Make sure vulnerabilities do not turn into exploits – There is almost no code base devoid of vulnerabilities. Any decent scan would turn up anywhere from hundreds to thousands of them. It’s impossible to eliminate them all. It’s also important to remember that vulnerabilities are not exploits. Make sure you have a filtering process to make sure any vulnerability you discover is not an exploitable threat and keep this list constantly updated. In this way, you can calm any third parties or users concerned about the latest CVE that it has absolutely no impact on your application.
Security Starts With Your Mindset
There are probably as many different ways to develop software as there are developers, frameworks, and coding languages. That is to say, it’s not easy to find best practices for securing your development process that would be relevant no matter what language, field, or IDE you’re employing. Beyond a plethora of tools, some proprietary and some free, all clamoring for your attention as ‘the next irreplaceable security tool’, the most important security tool you can employ is your mindset.
Think about your design choices, architecture, and storage. Have you considered the option of exponential growth in your user base? Have you properly segmented access privileges for different parts of your codebase and infrastructure? Did you consider both a targeted attack against your data or secrets and a software supply chain ’indirect’ attack?

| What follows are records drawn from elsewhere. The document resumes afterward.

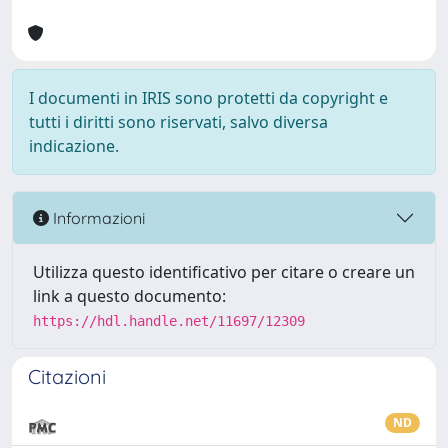
I documenti in IRIS sono protetti da copyright e
tutti i diritti sono riservati, salvo diversa
indicazione.
Informazioni
Utilizza questo identificativo per citare o creare un
link a questo documento:
https://hdl.handle.net/11697/12309
Citazioni
ND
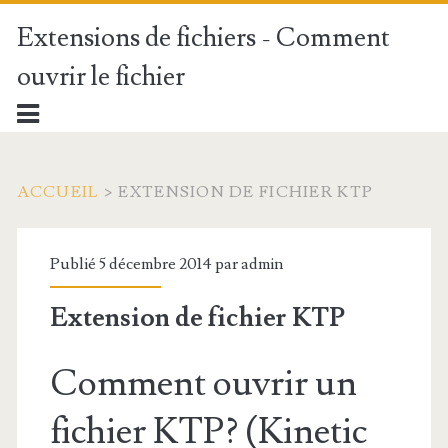
Extensions de fichiers - Comment
ouvrir le fichier
ACCUEIL
>
EXTENSION DE FICHIER KTP
Publié 5 décembre 2014 par
admin
Extension de fichier KTP
Comment ouvrir un
fichier KTP? (Kinetic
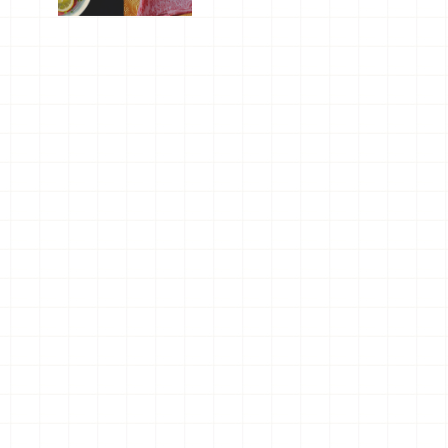
屬美食體
驗！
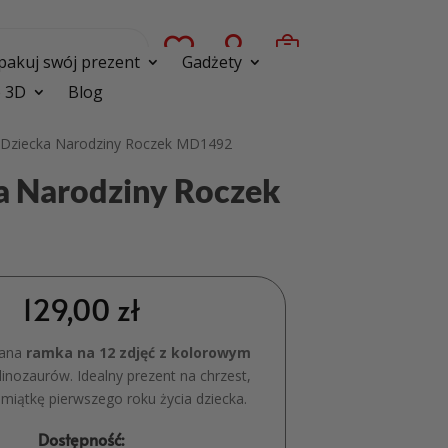



pakuj swój prezent
Gadżety
 3D
Blog
a Dziecka Narodziny Roczek MD1492
ka Narodziny Roczek
129,00
zł
wana
ramka na 12 zdjęć z kolorowym
inozaurów. Idealny prezent na chrzest,
amiątkę pierwszego roku życia dziecka.
Dostępność:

All these questions and more should be considered before you even sit down to plan your application and they should be routinely reinspected as the codebase and app grow and evolve.
It’s considered an axiom that the most vulnerable part of any software is the human running it (or writing it). Don’t let your application, software, or code library be part of the increasing statistics of a new wave of cyber attacks. With proper planning, tools, and automation you can find the right balance between managing cyber risk, securing your development life cycle, and producing well-documented, comprehensive, efficient code.